The additional information about the perception of color was a welcome addition. There were plenty of little tidbits of information that I found particularly interesting.

There are loads of sample color swatches using a Dominant, Subordinate, and Accent model. And when I say loads, I really mean loads. Several hundred swatches. And they are all grouped together into themes. The swatches are not only good for finding examples, but from them you can extrapolate your own swatch pretty easily.


What I didn't care for:

In the end, I didn't really need to buy both books. That's probably my only complaint.

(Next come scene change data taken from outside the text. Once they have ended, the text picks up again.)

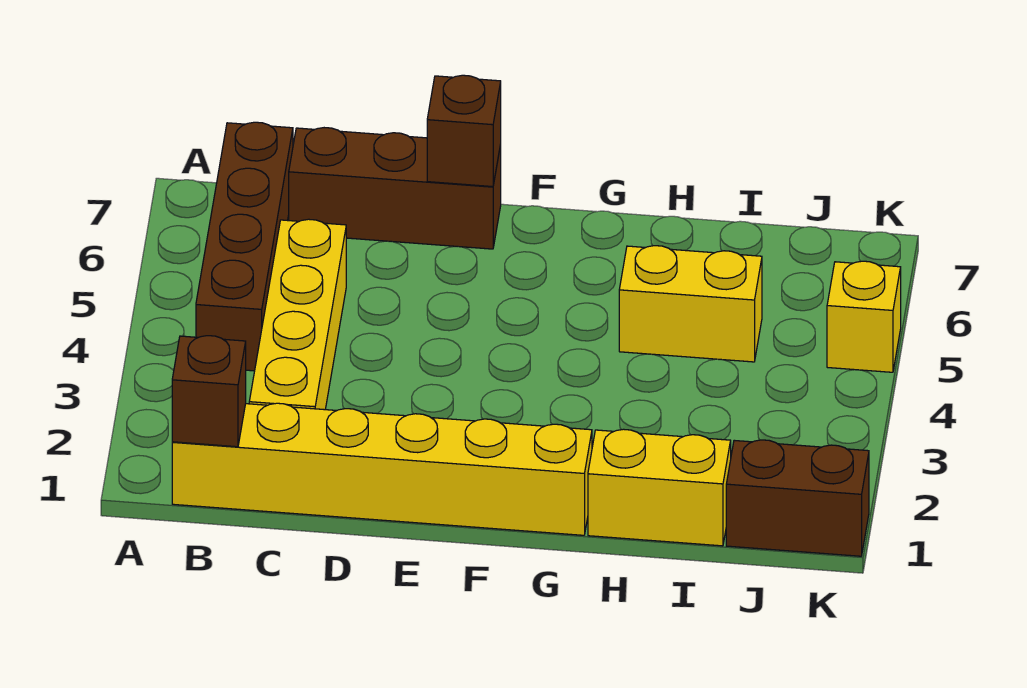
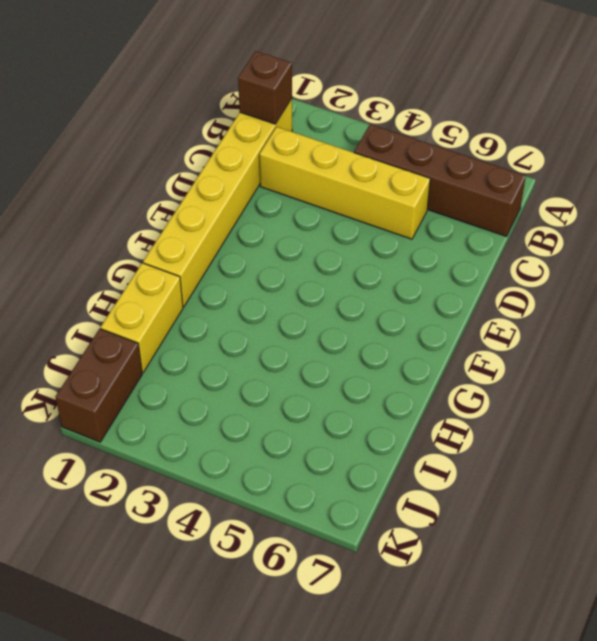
none -> brown 1x3 brick [289,128,501,249]
none -> yellow 1x2 brick [619,246,762,362]

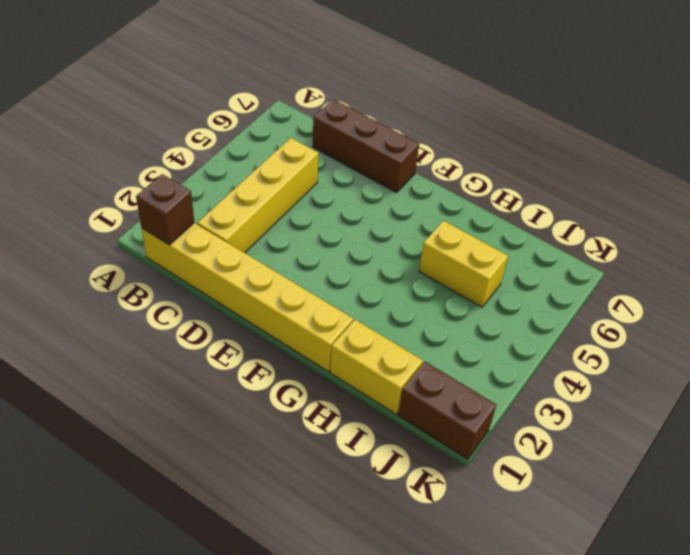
none -> brown 1x4 brick [196,122,293,371]
none -> yellow 1x1 brick [827,261,901,372]

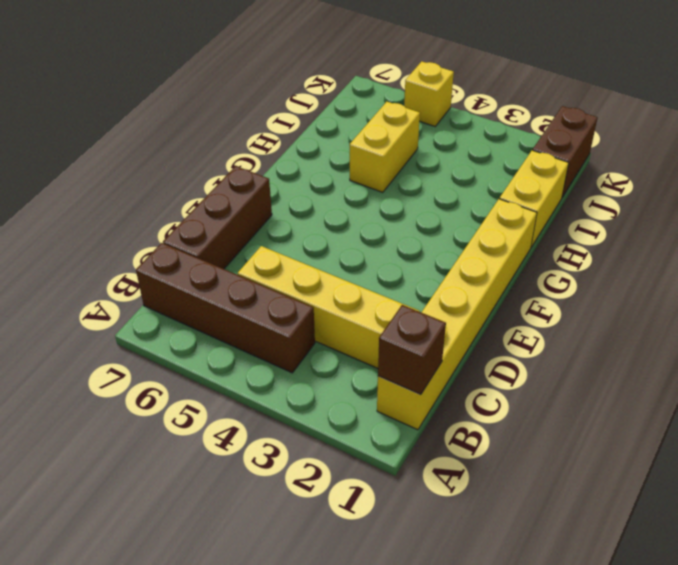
none -> brown 1x1 brick [427,75,501,187]

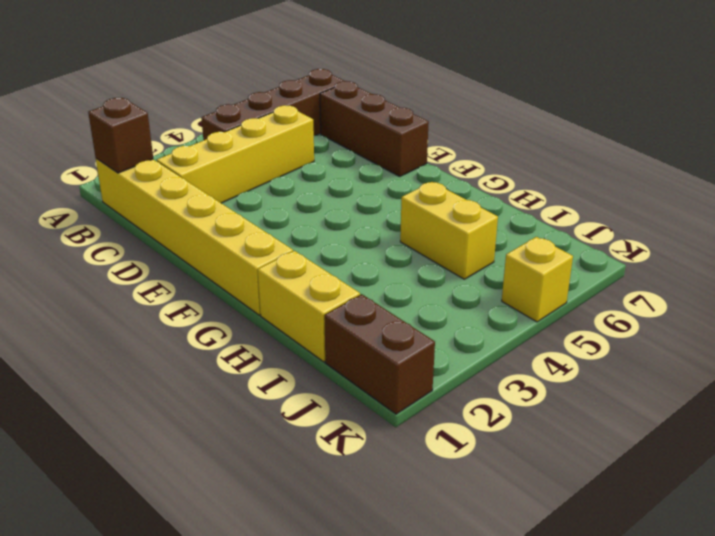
none -> brown 1x1 brick [427,75,501,187]

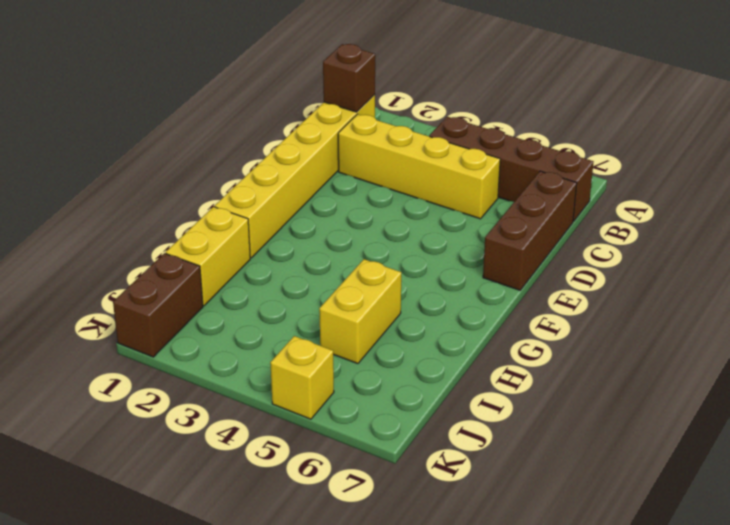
none -> brown 1x1 brick [427,75,501,187]

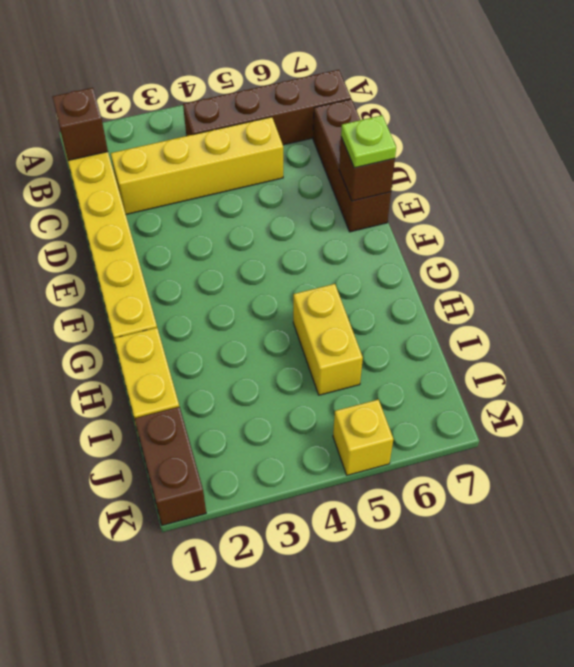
lime 1x1 plate [341,115,396,168] -> none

I could have also done without the basic color wheel theory stuff they threw in, but I completely understand why it's there and since it was limited to just a couple pages I didn't mind.


What I would have liked to have:

The one thing I would have loved is simple condensed chart with small color swatches next to it of all the associations. Obviously that would be a lot of information to condense down though. I might end up making my own at some point if I find myself with a bunch of free time.


Overall though, these are great books and I see myself referring back to them many times in the future.

2 comments:

sho3box said...


Those books sound fascinating. You mention that you probably didnt need to buy them both.

If I wanted to buy one to help with my miniature painting then which would you recommend?

Scott said...

Out of these two, I would definitely recommend "Color: Messages & Meanings - A PANTONE Color Resource". However if you're looking for a book more about general color theory, there are others that might be more valuable. I definitely recommend James Gurney's Color and Light.